THIS IS THE TIME of year birds are establishing territories, finding mates, nesting, and feeding young. Our largest area woodpecker is the black and white pileated, the one that is crow-sized and has a beautiful red crest, like the cartoon “Woody” Woodpecker. They make large oblong holes, not round ones like the other woodpeckers. They are so good at chiseling wood that they may completely gut a large tree to get the insect larva inside. People get upset if these birds attack a yard tree, but it shows that the tree is unhealthy, probably dying, and full of insects. They also do this to buildings and anything else that is wooden and infested with their favorite foods.
To thwart this problem and withstand the high winds on my Austerlitz hill, I built my house with a siding that is made of concrete and fiber. Our woodworking woodpeckers have special beaks and bodies. The pileated can whack a tree at 20 times per second totaling about 12,000 whacks per day and extracts insects and larva with a tongue that extends 4” beyond the tip of the beak.
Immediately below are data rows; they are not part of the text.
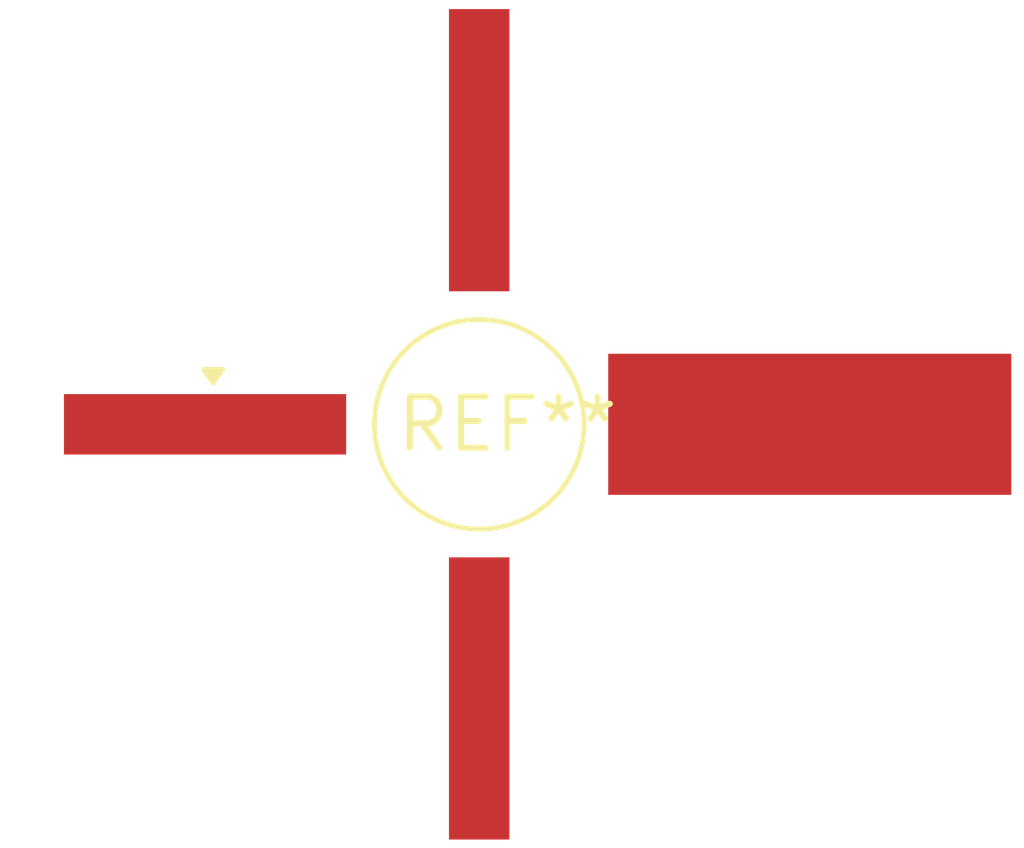
<source format=kicad_pcb>
(kicad_pcb (version 20240108) (generator pcbnew)

  (general
    (thickness 1.6)
  )

  (paper "A4")
  (layers
    (0 "F.Cu" signal)
    (31 "B.Cu" signal)
    (32 "B.Adhes" user "B.Adhesive")
    (33 "F.Adhes" user "F.Adhesive")
    (34 "B.Paste" user)
    (35 "F.Paste" user)
    (36 "B.SilkS" user "B.Silkscreen")
    (37 "F.SilkS" user "F.Silkscreen")
    (38 "B.Mask" user)
    (39 "F.Mask" user)
    (40 "Dwgs.User" user "User.Drawings")
    (41 "Cmts.User" user "User.Comments")
    (42 "Eco1.User" user "User.Eco1")
    (43 "Eco2.User" user "User.Eco2")
    (44 "Edge.Cuts" user)
    (45 "Margin" user)
    (46 "B.CrtYd" user "B.Courtyard")
    (47 "F.CrtYd" user "F.Courtyard")
    (48 "B.Fab" user)
    (49 "F.Fab" user)
    (50 "User.1" user)
    (51 "User.2" user)
    (52 "User.3" user)
    (53 "User.4" user)
    (54 "User.5" user)
    (55 "User.6" user)
    (56 "User.7" user)
    (57 "User.8" user)
    (58 "User.9" user)
  )

  (setup
    (pad_to_mask_clearance 0)
    (pcbplotparams
      (layerselection 0x00010fc_ffffffff)
      (plot_on_all_layers_selection 0x0000000_00000000)
      (disableapertmacros false)
      (usegerberextensions false)
      (usegerberattributes false)
      (usegerberadvancedattributes false)
      (creategerberjobfile false)
      (dashed_line_dash_ratio 12.000000)
      (dashed_line_gap_ratio 3.000000)
      (svgprecision 4)
      (plotframeref false)
      (viasonmask false)
      (mode 1)
      (useauxorigin false)
      (hpglpennumber 1)
      (hpglpenspeed 20)
      (hpglpendiameter 15.000000)
      (dxfpolygonmode false)
      (dxfimperialunits false)
      (dxfusepcbnewfont false)
      (psnegative false)
      (psa4output false)
      (plotreference false)
      (plotvalue false)
      (plotinvisibletext false)
      (sketchpadsonfab false)
      (subtractmaskfromsilk false)
      (outputformat 1)
      (mirror false)
      (drillshape 1)
      (scaleselection 1)
      (outputdirectory "")
    )
  )

  (net 0 "")

  (footprint "PowerMacro_M234_NoHole" (layer "F.Cu") (at 0 0))

)

</source>
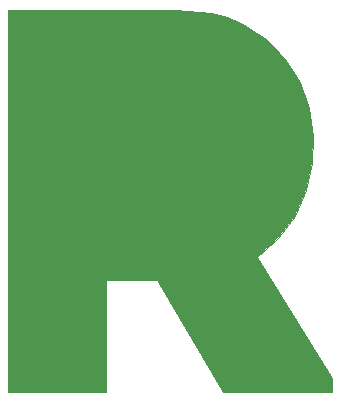
<source format=gto>
G04 #@! TF.FileFunction,Legend,Top*
%FSLAX46Y46*%
G04 Gerber Fmt 4.6, Leading zero omitted, Abs format (unit mm)*
G04 Created by KiCad (PCBNEW 4.0.0-rc2-stable) date 3/3/2016 3:47:18 PM*
%MOMM*%
G01*
G04 APERTURE LIST*
%ADD10C,0.150000*%
%ADD11C,0.025400*%
G04 APERTURE END LIST*
D10*
D11*
G36*
X68529569Y-19026785D02*
X69851350Y-19388085D01*
X71062834Y-19893797D01*
X73156773Y-21230466D01*
X74811203Y-22925997D01*
X76025300Y-24909482D01*
X76800293Y-27113408D01*
X77141700Y-29433246D01*
X77054993Y-31763946D01*
X76540068Y-34037006D01*
X75597153Y-36183062D01*
X74220768Y-38092000D01*
X72404002Y-39655123D01*
X72400909Y-39659104D01*
X72399609Y-39663975D01*
X72400306Y-39668968D01*
X72401477Y-39671419D01*
X78745980Y-49954050D01*
X78745980Y-51140857D01*
X69501938Y-51140857D01*
X63945108Y-41603557D01*
X63941756Y-41599791D01*
X63937203Y-41597626D01*
X63934137Y-41597250D01*
X59625887Y-41596700D01*
X59620945Y-41597700D01*
X59617090Y-41600238D01*
X59615892Y-41601388D01*
X59613021Y-41605532D01*
X59611987Y-41610550D01*
X59611987Y-51140857D01*
X51346875Y-51140857D01*
X51346875Y-18737550D01*
X65554578Y-18737550D01*
X68529569Y-19026785D01*
X68529569Y-19026785D01*
G37*
X68529569Y-19026785D02*
X69851350Y-19388085D01*
X71062834Y-19893797D01*
X73156773Y-21230466D01*
X74811203Y-22925997D01*
X76025300Y-24909482D01*
X76800293Y-27113408D01*
X77141700Y-29433246D01*
X77054993Y-31763946D01*
X76540068Y-34037006D01*
X75597153Y-36183062D01*
X74220768Y-38092000D01*
X72404002Y-39655123D01*
X72400909Y-39659104D01*
X72399609Y-39663975D01*
X72400306Y-39668968D01*
X72401477Y-39671419D01*
X78745980Y-49954050D01*
X78745980Y-51140857D01*
X69501938Y-51140857D01*
X63945108Y-41603557D01*
X63941756Y-41599791D01*
X63937203Y-41597626D01*
X63934137Y-41597250D01*
X59625887Y-41596700D01*
X59620945Y-41597700D01*
X59617090Y-41600238D01*
X59615892Y-41601388D01*
X59613021Y-41605532D01*
X59611987Y-41610550D01*
X59611987Y-51140857D01*
X51346875Y-51140857D01*
X51346875Y-18737550D01*
X65554578Y-18737550D01*
X68529569Y-19026785D01*
M02*

</source>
The tongue is an anatomy nightmare that loops from the jawbone, is inside the right nostril, to the top of the skull, and goes around to the beak. It is best to look at it in a diagram to even begin to comprehend this. The tip of the tongue is barbed and has a sticky substance to hold the insects. The whole woodpecker body absorbs and dissipates the shock of each blow. Scientists have been studying this to see why woodpeckers don’t get headaches and traumatic brain injuries like we humans do.
The woodpecker’s nictitating membrane or third eyelid closes during the peck, so the eye is protected from flying chips. The eye itself is adapted to protect the retina from being detached by the force. The muscles of the head and neck cushion the shock and there are special adaptations in the neck that also help.
It all works for the good of a variety of woodpeckers. A resulting woodpecker “holy tree” makes bird condos of different sized and shaped holes that provide shelters for a wide variety of cavity nesters like nuthatches and chickadees, and sometimes flying squirrels. Woodpeckers make a dying tree useful for many creatures, and the process is amazing to observe. The photo shows a beautiful male pileated woodpecker recently working a tree root in my yard.